En el año 1998 a través de la Ley 455, se aprobó la ‘Convención sobre la abolición del requisito de legalización para documentos públicos extranjeros’, suscrita en La Haya el 5 de octubre de 1961, mediante la cual se introdujeron modificaciones que consistieron, esencialmente, en sustituir la autenticación diplomática o a través de cónsul, por la colocación de un sello de apostilla, rigiendo en los términos previstos en ella y respecto de los países suscriptores.

Luego, en la actualidad, la legalización de documentos públicos —incluidos los que emanan de autoridad o funcionario relacionado con las cortes o tribunales de un Estado—, provenientes del extranjero y a que alude la mentada convención de La Haya, se surte agotando ese sencillo procedimiento, dejando reservadas las exigencias a que se contrae el artículo 259 del CPC, para los documentos que no reúnen las condiciones que allí se mencionan.

5. Así las cosas, de lo consignado se colige que la sentencia de la cual la parte actora pretende que surta efectos en el país, alcanzó ejecutoria de conformidad con la ley de la nación de origen y se presentó ante la Corte en copia debidamente autenticada y legalizada, no compromete el orden público, pues la decisiones contenidas en dicho proveído no son contrarias a los principios en los que se inspiran las disposiciones legales que disciplinan el instituto jurídico de la filiación extramatrimonial.

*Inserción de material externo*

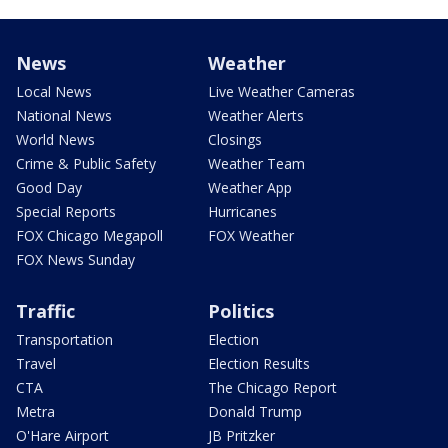
News
Weather
Local News
Live Weather Cameras
National News
Weather Alerts
World News
Closings
Crime & Public Safety
Weather Team
Good Day
Weather App
Special Reports
Hurricanes
FOX Chicago Megapoll
FOX Weather
FOX News Sunday
Traffic
Politics
Transportation
Election
Travel
Election Results
CTA
The Chicago Report
Metra
Donald Trump
O'Hare Airport
JB Pritzker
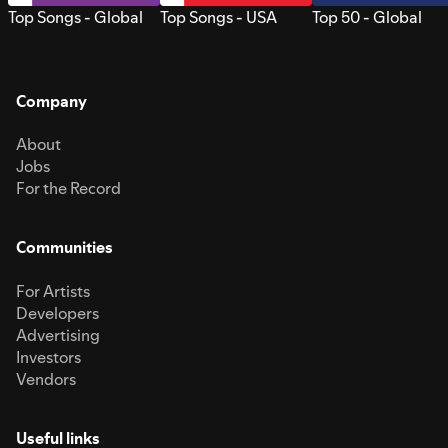
Top Songs - Global
Top Songs - USA
Top 50 - Global
Company
About
Jobs
For the Record
Communities
For Artists
Developers
Advertising
Investors
Vendors
Useful links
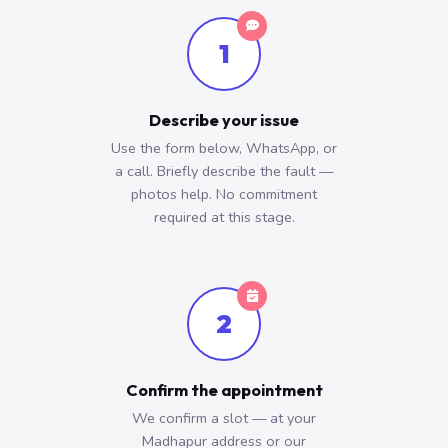
1
Describe your issue
Use the form below, WhatsApp, or
a call. Briefly describe the fault —
photos help. No commitment
required at this stage.
2
Confirm the appointment
We confirm a slot — at your
Madhapur address or our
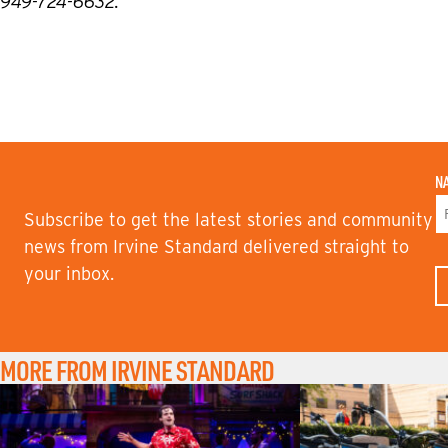
949-724-6632.
N
Subscribe to get the latest stories and community
F
news from Irvine Standard delivered straight to
I
your inbox.
R
S
T
N
A
M
MORE FROM IRVINE STANDARD
E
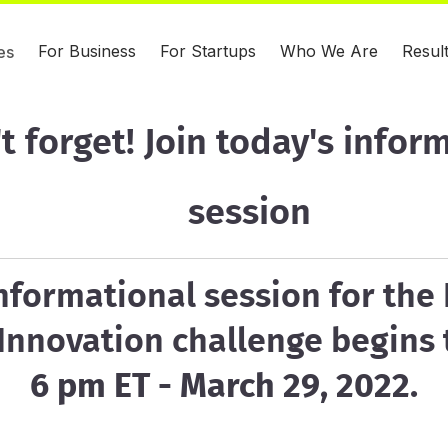
For Business
For Startups
Who We Are
Resul
es
t forget! Join today's infor
session
nformational session for the 
 Innovation challenge begins
6 pm ET - March 29, 2022.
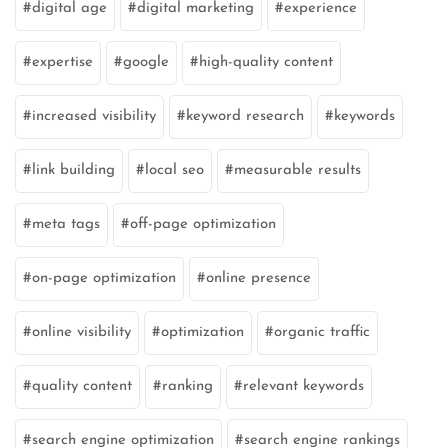
digital age
digital marketing
experience
expertise
google
high-quality content
increased visibility
keyword research
keywords
link building
local seo
measurable results
meta tags
off-page optimization
on-page optimization
online presence
online visibility
optimization
organic traffic
quality content
ranking
relevant keywords
search engine optimization
search engine rankings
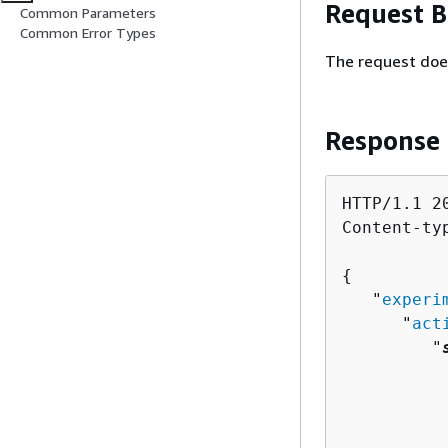
Request 
Common Parameters
Common Error Types
The request doe
Response
HTTP/1.1 20
Content-ty
{
   "
experi
      "
act
         "
          
          
          
          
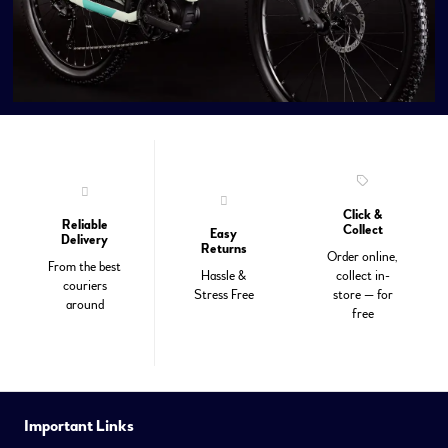
Click &
Reliable
Collect
Easy
Delivery
Returns
Order online,
From the best
Hassle &
collect in-
couriers
Stress Free
store — for
around
free
Important Links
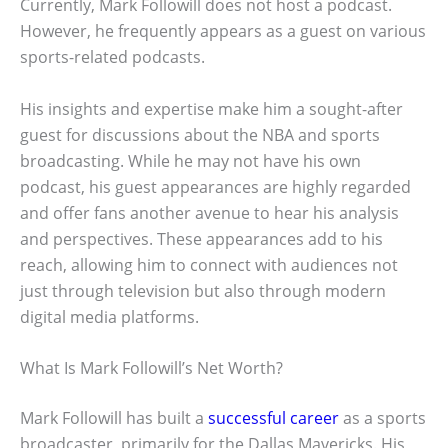
Currently, Mark Followill does not host a podcast.
However, he frequently appears as a guest on various
sports-related podcasts.
His insights and expertise make him a sought-after
guest for discussions about the NBA and sports
broadcasting. While he may not have his own
podcast, his guest appearances are highly regarded
and offer fans another avenue to hear his analysis
and perspectives. These appearances add to his
reach, allowing him to connect with audiences not
just through television but also through modern
digital media platforms.
What Is Mark Followill’s Net Worth?
Mark Followill has built a
successful career
as a sports
broadcaster, primarily for the Dallas Mavericks. His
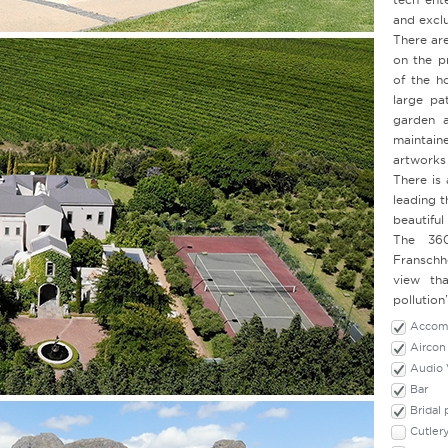
and exclu
There are
on the p
of the h
large pa
garden a
maintai
artworks
There is
leading t
beautiful
The 360
Franschh
view tha
pollution
Accomm
Aircon
Audio 
Bar
Bridal
Cutler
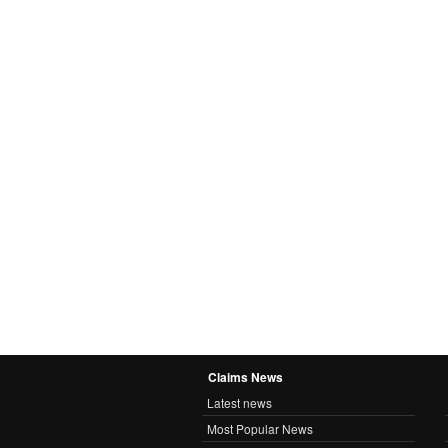
Claims News
Latest news
Most Popular News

Adicional a lo anterior, constata esta instancia que el objeto de los referidos pronunciamientos no es de competencia exclusiva de los jueces colombianos, y no obra prueba de que en el territorio nacional exista proceso en curso.

6. Con fundamento en las precedentes motivaciones, procede el reconocimiento de efectos jurídicos a la determinación jurisdiccional sometida al presente trámite.

III. Decisión

En mérito de lo expuesto, la Corte Suprema de Justicia, en Sala de Casación Civil, administrando justicia en nombre de la República y por autoridad de la ley,

RESUELVE:

1. CONCEDER el exequátur de la providencia dictada el 29 de agosto de 2006, por el Juzgado de Familia Segundo Circuito de San José de Costa Rica, mediante la que se declaró que Germán Eduardo Zamora González, es el padre biológico de Germán Augusto Ángel, en adelante Germán Augusto Zamora Ángel.

2. Para los efectos previstos en los artículos 6º, 10, 11, 22 y 72 del Decreto 1260 de 1970 y de conformidad con los artículos 1º y 2º del Decreto 2158 de 1970, se ordena inscribir esta decisión junto con el fallo homologado, en el folio del registro civil de nacimiento del solicitante. La secretaría libre las comunicaciones a que haya lugar.

Sin costas en el trámite.

Notifíquese y cúmplase,

Magistrados: Álvaro Fernando García Restrepo—Margarita Cabello Blanco—Fernando Giraldo Gutiérrez—Aroldo Wilson Quiroz Monsalvo—Luis Alonso Rico Puerta—Ariel Salazar Ramírez—Luis Armando Tolosa Villabona.

1 Artículo 3º de la Ley 721 de 2001: Solo en aquellos casos en que es absolutamente imposible disponer de la información de la prueba de ADN, se recurrirá a las pruebas testimoniales, documentales y demás medios probatorios para emitir el fallo correspondiente.